By Greg Price
It was a relatively quiet October for Barnwell as far as the detailed RCMP and Taber Emergency Services report went.
Village council examined the report at its meeting on Nov. 19 and found there were only a quarter the number of calls as there were in October 2014.
Calls dropped from 12 to three as Taber/Vauxhall RCMP dealt with two mischiefs and one traffic complaint.
There was also only one traffic ticket issued compared to six in October 2014.
Luckily, there were no collisions reported compared to two in October 2014.
Barnwell Mayor Eric Jensen did do some inquiries about the nature of an alarm in the previous month’s Emergency Services Report.
“That was a person driving a truck in a garage and it set off a CO2 detector,” said Jensen.

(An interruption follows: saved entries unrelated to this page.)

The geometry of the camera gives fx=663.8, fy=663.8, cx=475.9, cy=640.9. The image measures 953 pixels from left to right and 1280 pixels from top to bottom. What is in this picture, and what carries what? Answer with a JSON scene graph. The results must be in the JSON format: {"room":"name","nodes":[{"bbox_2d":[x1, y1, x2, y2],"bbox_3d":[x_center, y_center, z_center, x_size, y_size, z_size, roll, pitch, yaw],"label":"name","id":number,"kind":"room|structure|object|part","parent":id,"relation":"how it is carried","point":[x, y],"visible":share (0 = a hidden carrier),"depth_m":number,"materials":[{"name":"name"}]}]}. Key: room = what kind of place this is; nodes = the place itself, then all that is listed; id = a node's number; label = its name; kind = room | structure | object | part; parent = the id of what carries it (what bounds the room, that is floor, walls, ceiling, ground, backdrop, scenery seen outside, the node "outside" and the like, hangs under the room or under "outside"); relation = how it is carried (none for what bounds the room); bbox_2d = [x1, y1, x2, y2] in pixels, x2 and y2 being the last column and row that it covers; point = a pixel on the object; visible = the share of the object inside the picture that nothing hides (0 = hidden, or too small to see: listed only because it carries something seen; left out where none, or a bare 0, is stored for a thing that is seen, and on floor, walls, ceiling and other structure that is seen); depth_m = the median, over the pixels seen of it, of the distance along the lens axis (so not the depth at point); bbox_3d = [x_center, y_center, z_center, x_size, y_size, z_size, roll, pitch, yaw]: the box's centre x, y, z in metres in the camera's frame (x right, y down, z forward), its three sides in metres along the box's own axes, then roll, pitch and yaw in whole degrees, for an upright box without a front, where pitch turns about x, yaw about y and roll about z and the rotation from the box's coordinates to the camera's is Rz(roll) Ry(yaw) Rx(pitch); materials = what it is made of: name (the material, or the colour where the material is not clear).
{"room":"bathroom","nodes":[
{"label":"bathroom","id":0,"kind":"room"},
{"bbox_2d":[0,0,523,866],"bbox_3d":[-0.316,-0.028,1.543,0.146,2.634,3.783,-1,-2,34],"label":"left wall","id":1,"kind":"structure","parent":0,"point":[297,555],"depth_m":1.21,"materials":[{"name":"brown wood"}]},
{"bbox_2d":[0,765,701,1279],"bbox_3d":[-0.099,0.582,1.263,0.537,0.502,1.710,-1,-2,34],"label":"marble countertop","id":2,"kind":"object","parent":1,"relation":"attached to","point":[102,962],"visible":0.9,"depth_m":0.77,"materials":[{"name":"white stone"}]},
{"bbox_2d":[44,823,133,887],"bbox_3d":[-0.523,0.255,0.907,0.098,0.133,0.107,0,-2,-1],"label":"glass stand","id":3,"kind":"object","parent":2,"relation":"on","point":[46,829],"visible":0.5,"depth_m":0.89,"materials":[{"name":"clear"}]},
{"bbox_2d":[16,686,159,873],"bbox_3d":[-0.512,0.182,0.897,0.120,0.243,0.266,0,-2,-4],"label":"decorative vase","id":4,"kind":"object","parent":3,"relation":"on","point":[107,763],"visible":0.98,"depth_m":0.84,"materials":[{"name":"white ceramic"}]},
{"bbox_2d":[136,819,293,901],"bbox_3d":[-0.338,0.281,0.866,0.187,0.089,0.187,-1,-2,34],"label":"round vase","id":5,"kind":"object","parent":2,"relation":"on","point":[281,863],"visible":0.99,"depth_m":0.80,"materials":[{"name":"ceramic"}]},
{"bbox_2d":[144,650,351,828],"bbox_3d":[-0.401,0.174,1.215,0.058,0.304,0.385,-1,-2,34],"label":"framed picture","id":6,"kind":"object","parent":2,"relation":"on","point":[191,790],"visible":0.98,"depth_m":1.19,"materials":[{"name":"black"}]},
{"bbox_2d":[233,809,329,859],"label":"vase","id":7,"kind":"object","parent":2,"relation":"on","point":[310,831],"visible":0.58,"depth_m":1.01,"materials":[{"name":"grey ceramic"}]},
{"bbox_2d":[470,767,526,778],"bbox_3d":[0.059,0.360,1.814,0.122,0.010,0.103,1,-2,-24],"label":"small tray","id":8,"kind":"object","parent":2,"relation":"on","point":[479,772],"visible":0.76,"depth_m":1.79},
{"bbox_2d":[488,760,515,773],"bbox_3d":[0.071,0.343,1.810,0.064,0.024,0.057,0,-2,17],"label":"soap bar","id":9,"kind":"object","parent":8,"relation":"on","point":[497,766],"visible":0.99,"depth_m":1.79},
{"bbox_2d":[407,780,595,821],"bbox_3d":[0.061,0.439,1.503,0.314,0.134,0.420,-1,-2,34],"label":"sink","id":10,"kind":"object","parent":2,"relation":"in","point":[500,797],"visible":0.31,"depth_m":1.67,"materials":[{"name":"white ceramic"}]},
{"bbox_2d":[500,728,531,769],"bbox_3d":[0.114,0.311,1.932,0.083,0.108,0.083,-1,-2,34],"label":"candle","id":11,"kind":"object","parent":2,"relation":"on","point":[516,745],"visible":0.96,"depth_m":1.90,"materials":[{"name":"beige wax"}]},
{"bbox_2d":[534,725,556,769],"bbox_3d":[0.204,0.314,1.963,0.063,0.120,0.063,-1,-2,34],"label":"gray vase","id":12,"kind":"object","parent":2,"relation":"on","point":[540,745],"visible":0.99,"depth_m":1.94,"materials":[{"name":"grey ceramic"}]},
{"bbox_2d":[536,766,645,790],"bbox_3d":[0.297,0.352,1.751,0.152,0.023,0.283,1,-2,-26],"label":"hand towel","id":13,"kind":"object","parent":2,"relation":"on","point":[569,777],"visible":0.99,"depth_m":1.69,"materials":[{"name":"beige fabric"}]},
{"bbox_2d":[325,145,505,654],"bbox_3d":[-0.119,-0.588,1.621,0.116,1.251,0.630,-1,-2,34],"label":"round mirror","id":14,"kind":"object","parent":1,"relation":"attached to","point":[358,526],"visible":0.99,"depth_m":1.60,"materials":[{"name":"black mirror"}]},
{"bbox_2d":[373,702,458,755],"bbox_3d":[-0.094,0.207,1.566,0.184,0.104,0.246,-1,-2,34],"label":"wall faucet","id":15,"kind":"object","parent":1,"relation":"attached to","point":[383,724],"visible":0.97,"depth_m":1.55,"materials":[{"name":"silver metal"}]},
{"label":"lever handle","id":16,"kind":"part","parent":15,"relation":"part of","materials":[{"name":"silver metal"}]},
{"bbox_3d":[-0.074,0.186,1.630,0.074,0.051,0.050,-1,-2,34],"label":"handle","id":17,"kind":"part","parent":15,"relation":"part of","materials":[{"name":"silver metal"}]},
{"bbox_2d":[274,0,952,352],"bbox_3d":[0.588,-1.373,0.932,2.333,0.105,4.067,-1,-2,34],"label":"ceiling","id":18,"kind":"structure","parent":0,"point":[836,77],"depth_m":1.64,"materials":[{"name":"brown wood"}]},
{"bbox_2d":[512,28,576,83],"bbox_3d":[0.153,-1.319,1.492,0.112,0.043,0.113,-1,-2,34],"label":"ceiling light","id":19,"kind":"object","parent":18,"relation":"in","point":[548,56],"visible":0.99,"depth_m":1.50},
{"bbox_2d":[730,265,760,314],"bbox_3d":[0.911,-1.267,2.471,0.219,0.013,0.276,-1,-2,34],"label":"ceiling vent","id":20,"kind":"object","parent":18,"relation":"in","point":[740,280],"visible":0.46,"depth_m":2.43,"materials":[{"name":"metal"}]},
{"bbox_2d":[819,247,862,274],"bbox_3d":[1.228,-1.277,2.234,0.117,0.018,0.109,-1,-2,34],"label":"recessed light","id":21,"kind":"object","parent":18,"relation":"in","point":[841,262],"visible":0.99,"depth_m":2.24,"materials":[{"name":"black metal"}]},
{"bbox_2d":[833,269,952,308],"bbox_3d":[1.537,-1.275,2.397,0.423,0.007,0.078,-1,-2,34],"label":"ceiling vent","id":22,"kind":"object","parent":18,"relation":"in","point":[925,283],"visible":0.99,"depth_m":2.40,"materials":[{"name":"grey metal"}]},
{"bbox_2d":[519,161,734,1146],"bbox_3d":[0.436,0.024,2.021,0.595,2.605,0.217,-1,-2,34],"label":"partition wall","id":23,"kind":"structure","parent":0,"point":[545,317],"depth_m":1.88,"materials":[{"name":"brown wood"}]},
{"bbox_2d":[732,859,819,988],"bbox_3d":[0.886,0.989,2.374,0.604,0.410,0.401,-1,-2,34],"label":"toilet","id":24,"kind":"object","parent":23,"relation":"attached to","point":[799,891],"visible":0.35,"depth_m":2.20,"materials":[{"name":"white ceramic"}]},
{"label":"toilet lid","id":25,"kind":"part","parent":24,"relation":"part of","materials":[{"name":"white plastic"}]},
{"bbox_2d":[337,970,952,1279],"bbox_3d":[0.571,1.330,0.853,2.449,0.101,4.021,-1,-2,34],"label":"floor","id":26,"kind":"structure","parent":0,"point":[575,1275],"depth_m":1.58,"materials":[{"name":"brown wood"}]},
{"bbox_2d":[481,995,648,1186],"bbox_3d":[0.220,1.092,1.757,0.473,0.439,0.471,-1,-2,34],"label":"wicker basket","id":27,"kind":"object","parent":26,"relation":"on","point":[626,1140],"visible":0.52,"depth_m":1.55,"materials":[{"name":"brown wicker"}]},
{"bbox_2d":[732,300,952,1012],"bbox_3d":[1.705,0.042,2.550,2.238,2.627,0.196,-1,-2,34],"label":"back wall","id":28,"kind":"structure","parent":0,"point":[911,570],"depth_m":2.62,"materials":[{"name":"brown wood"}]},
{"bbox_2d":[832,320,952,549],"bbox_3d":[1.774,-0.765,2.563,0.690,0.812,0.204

Barnwell Chief Administrative Officer Wendy Bateman noted that Barnwell village council may want to look into drafting a bylaw in the near future if false alarms become an issue down the road.
“I know that in Taber with people with home security systems, and if the alarm goes off and they phone you and you don’t remember the code and you are a little wishy washy, they will phone it into the fire department,” said Bateman.“In Taber, you are allowed to do that once. The second time you have a false alarm, you will get billed. Basically, it (the Taber bylaw) is saying if you have an alarm system, you better know your stuff. That’s something we may want to look into if it starts to become a problem.”
Barnwell Deputy Mayor Darrell Turner agreed, saying if the Town of Taber were to bill the Village of Barnwell directly for a repeated false alarm call, council needs a way to pass that cost onto the consumer as opposed to the taxpayer.